Records excerpted from a collection
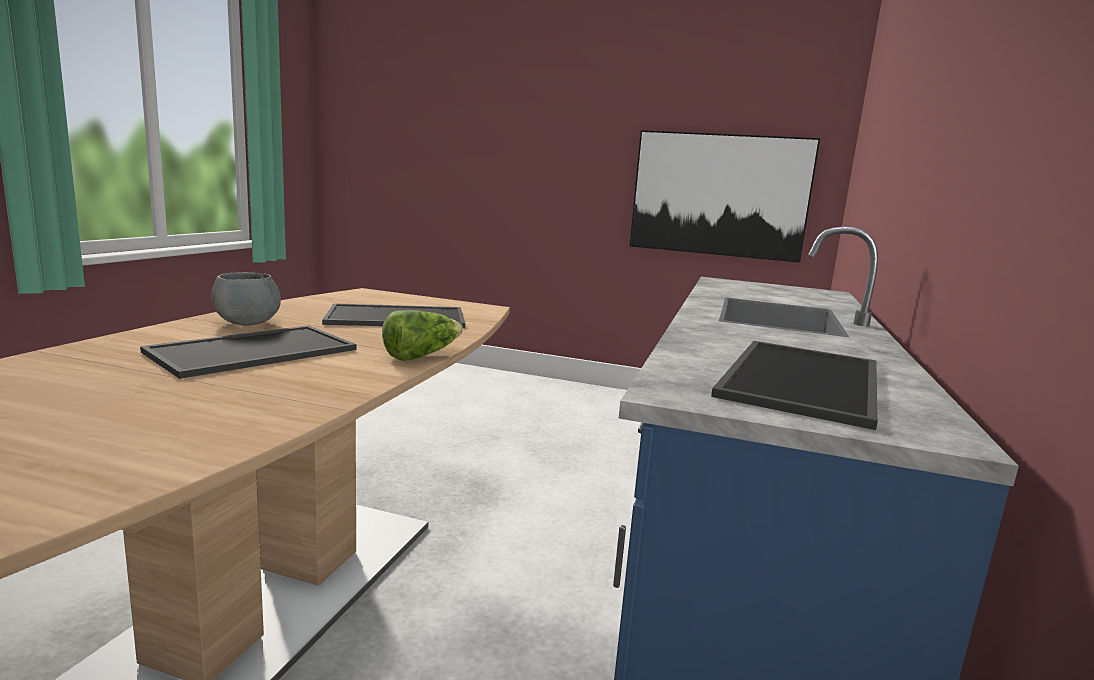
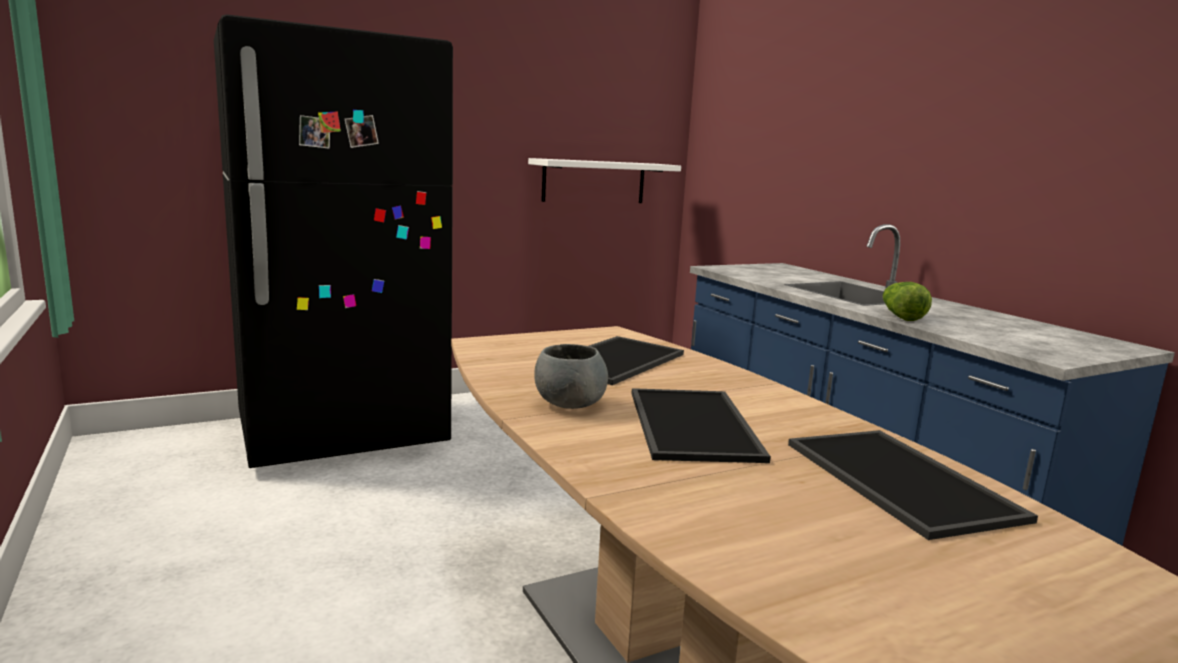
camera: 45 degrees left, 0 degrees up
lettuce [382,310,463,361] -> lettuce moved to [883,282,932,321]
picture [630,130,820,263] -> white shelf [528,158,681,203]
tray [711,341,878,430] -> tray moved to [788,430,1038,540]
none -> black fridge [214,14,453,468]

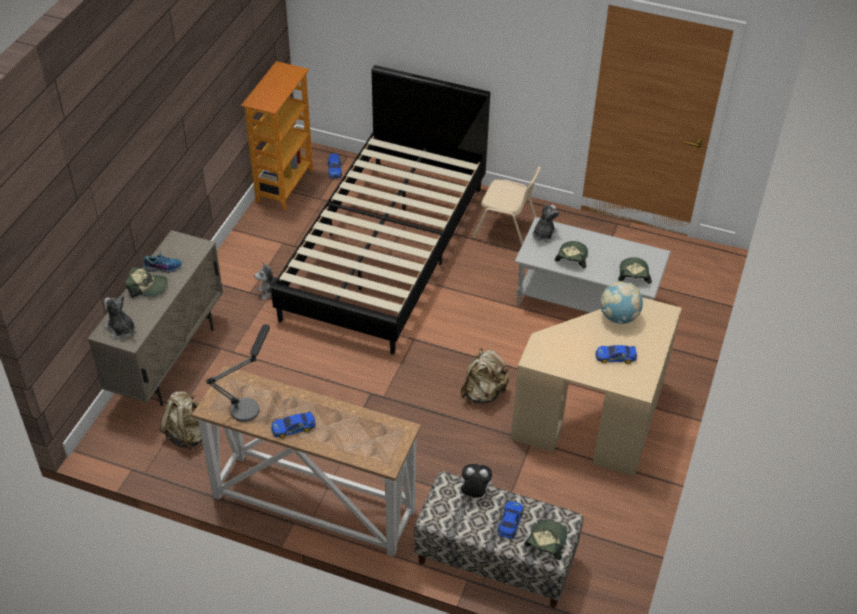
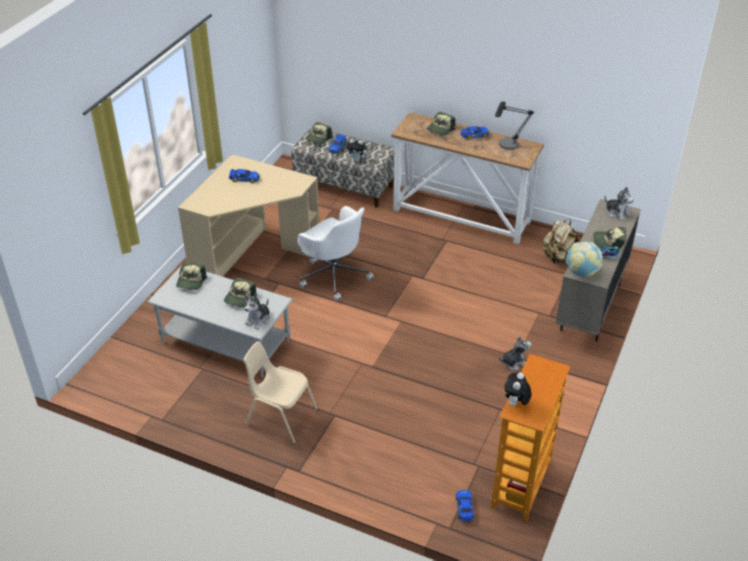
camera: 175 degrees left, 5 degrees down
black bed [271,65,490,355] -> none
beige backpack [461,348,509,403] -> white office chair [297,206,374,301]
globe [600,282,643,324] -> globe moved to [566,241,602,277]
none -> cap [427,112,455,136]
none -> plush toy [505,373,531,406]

## What to work on:
Looking at the records above, report how many lines contain the word "none". Answer with the number only.

## Exercise response:
4